## [Task requirements]
Restate word for word the lines in the listing below, starting at the line containing "black bottle [227,281,271,376] -> none" and ending at the line containing "none -> orange bottle [604,315,666,454]", both included; leave out the rest.

## [Supplied records]
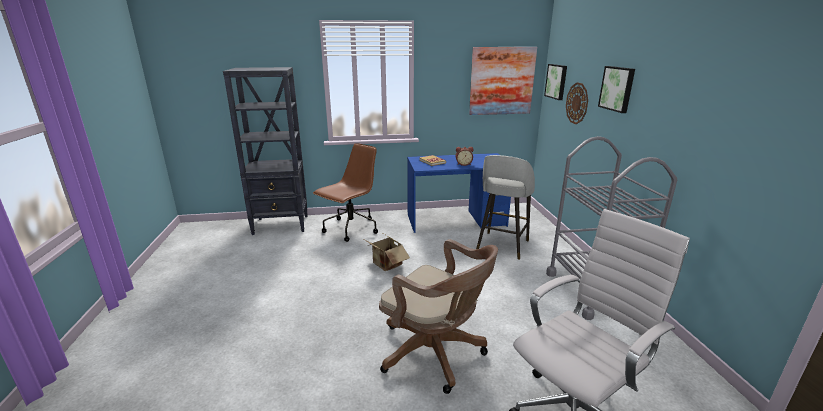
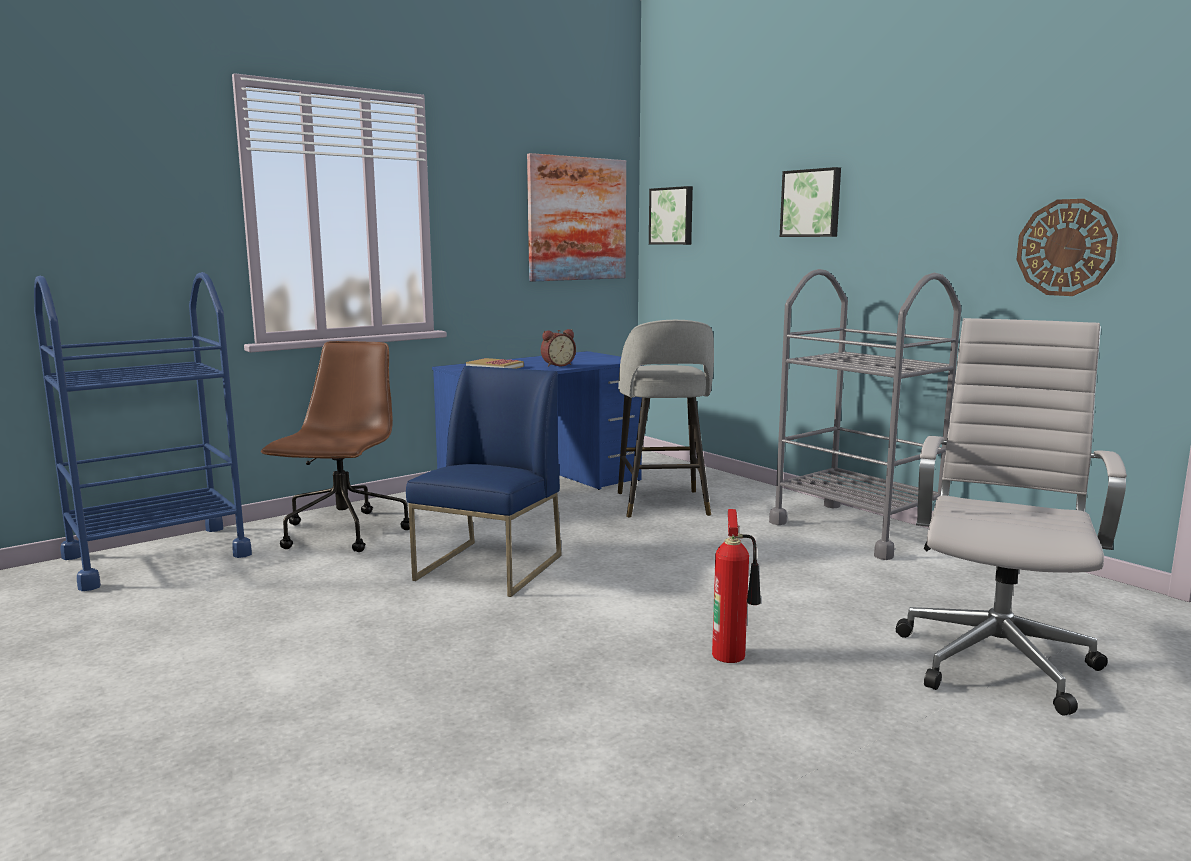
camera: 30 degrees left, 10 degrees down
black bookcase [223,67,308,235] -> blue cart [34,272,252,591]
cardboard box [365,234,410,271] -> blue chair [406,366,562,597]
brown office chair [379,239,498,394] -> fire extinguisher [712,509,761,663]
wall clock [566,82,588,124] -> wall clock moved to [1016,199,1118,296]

* * *

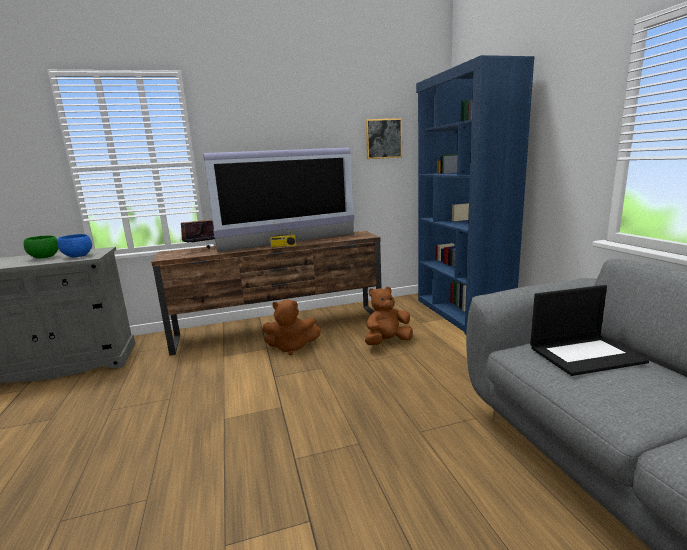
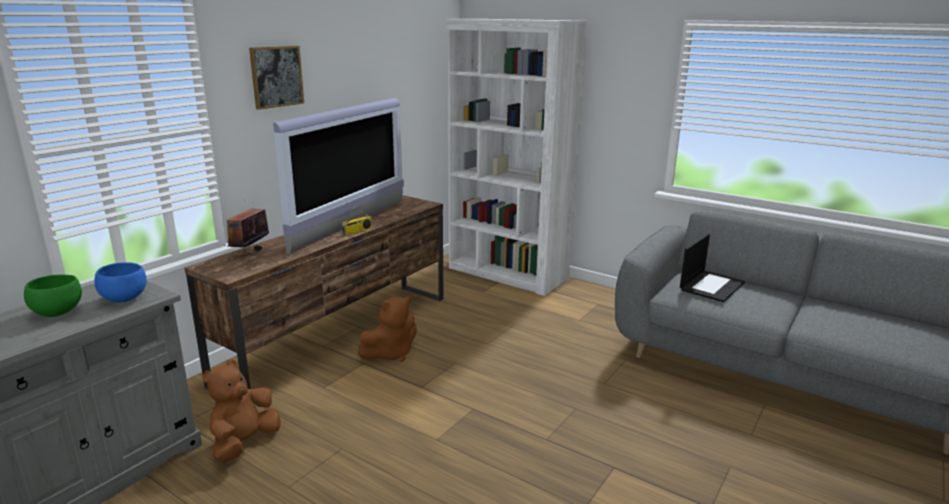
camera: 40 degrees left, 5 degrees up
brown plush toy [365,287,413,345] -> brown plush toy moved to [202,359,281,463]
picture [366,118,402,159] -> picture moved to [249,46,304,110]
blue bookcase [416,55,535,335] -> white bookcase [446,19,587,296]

* * *

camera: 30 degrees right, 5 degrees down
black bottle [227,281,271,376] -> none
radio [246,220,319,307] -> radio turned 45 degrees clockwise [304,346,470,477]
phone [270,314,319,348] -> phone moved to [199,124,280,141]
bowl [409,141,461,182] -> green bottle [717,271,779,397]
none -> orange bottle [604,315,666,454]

## [Written response]
black bottle [227,281,271,376] -> none
radio [246,220,319,307] -> radio turned 45 degrees clockwise [304,346,470,477]
phone [270,314,319,348] -> phone moved to [199,124,280,141]
bowl [409,141,461,182] -> green bottle [717,271,779,397]
none -> orange bottle [604,315,666,454]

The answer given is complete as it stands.